O puxão de guerra entre cirurgia e cirurgia para lesões cervicais pré-cancerosas

  Miao Jinwei do Departamento de Ginecologia do Hospital Maternitário de Pequim: O CIN I que utiliza o tratamento LEEP é possível, se você e a sua família estiverem muito preocupados com este método pode ser utilizado, mas recomendamos que se dirija a uma cirurgia hospitalar regular, porque a operação não está padronizada para afectar o diagnóstico e tratamento subsequente.  Paciente: Descrição do estado (hora do início, principais sintomas, hospital visitado, etc.): os resultados da TCT são contagem de células 5000, células do canal cervical: nenhuma, células sépticas: nenhuma, células inflamatórias: sim, a infecção por tricomonas sugere: nenhuma, a infecção por micobactérias sugere: nenhuma, a infecção por herpes sugere: nenhuma, a infecção por HPV sugere: cinco.
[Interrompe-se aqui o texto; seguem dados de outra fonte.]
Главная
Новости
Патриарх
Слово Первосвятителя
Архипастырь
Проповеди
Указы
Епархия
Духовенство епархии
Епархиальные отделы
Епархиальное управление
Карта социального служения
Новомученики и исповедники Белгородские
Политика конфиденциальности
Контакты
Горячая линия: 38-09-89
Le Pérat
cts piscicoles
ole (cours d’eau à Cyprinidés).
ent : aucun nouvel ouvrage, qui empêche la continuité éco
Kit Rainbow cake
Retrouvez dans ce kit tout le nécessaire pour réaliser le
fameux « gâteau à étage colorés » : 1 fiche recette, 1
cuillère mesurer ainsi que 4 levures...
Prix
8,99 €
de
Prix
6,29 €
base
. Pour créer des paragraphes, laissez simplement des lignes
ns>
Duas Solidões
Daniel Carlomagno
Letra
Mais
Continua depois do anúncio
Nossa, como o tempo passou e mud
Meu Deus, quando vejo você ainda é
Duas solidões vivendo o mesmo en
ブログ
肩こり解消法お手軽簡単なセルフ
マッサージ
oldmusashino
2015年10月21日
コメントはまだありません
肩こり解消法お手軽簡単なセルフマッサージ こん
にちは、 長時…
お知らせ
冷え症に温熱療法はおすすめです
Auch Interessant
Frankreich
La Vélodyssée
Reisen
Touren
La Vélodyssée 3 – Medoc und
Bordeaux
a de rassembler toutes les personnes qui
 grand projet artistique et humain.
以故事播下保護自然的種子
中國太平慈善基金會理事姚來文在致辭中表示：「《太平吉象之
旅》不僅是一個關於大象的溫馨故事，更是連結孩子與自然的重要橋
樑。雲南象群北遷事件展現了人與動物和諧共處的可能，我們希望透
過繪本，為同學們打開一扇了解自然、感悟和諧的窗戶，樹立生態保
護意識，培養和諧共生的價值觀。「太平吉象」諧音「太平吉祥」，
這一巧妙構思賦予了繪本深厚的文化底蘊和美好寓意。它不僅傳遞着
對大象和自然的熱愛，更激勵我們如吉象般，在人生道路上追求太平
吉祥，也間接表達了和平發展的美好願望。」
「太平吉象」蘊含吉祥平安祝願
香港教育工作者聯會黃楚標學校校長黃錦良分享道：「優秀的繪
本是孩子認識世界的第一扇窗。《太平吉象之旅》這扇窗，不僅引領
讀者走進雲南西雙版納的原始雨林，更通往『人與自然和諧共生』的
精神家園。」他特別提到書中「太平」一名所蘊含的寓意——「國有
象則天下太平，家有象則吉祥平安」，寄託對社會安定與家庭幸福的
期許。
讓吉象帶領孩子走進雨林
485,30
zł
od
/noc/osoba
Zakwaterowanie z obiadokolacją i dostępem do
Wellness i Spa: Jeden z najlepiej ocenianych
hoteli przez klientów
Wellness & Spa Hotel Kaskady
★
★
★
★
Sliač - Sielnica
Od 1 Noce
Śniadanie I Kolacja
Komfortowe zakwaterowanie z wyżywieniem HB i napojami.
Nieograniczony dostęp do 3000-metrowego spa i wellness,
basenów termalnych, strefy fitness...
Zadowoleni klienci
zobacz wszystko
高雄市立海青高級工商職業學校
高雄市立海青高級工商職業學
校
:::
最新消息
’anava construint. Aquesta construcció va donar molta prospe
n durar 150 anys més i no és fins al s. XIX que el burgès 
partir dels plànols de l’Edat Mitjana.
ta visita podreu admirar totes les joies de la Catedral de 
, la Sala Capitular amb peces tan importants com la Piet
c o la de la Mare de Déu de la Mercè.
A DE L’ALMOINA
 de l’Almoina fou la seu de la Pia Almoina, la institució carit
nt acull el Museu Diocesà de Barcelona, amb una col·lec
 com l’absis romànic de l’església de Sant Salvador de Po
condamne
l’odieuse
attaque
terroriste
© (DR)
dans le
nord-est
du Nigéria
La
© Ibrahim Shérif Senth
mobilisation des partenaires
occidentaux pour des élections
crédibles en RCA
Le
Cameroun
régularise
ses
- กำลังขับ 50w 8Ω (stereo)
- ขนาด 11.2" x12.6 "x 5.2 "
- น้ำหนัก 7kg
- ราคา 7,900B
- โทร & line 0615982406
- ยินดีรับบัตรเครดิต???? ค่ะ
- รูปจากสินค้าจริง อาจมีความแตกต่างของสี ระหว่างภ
Opinião diagnóstica: células escamosas atípicas de significado pouco claro . Alguns médicos recomendam o LEEP, outros não. Prescrevem interferão artificial {Yu Jing An}.  O mais importante é que por enquanto não necessitará de cirurgia LEEP, como pode ver na descrição do seu estado e nas últimas directrizes para lesões cervicais. De momento, não é necessário LEEP. Alguns CINI podem ser invertidos, especialmente em pacientes com HPV-negativos, pelo que não é necessário estar nervoso. Desejo-lhe boa saúde.  Paciente: O médico que fez a biopsia disse que eu devia fazer uma anuloplastia. Tenho 43 anos, o que é uma idade perigosa, e a minha família está preocupada. É melhor ou não fazer ou não fazer? Obrigado, doutor.  Miao Jinwei, Departamento de Ginecologia, Hospital de Obstetrícia e Ginecologia de Pequim: Como procedimento, existe o risco de hemorragia e infecção, mas normalmente não há sequelas graves. Contudo, o NIC I pertence à categoria daqueles que podem ser tratados primeiro com medicação e depois observar o efeito, por isso penso pessoalmente que se tiver preocupações sobre a cirurgia, pode seguir a medicação prescrita pelo seu médico por enquanto e revê-la a tempo, e depois considerar a cirurgia se esta continuar a não reverter ou piorar.  Paciente: A minha família tem medo da velocidade do progresso e quer que eu o faça agora. Gostaria de perguntar ao médico se é menos preocupante tê-lo feito do que não o ter feito.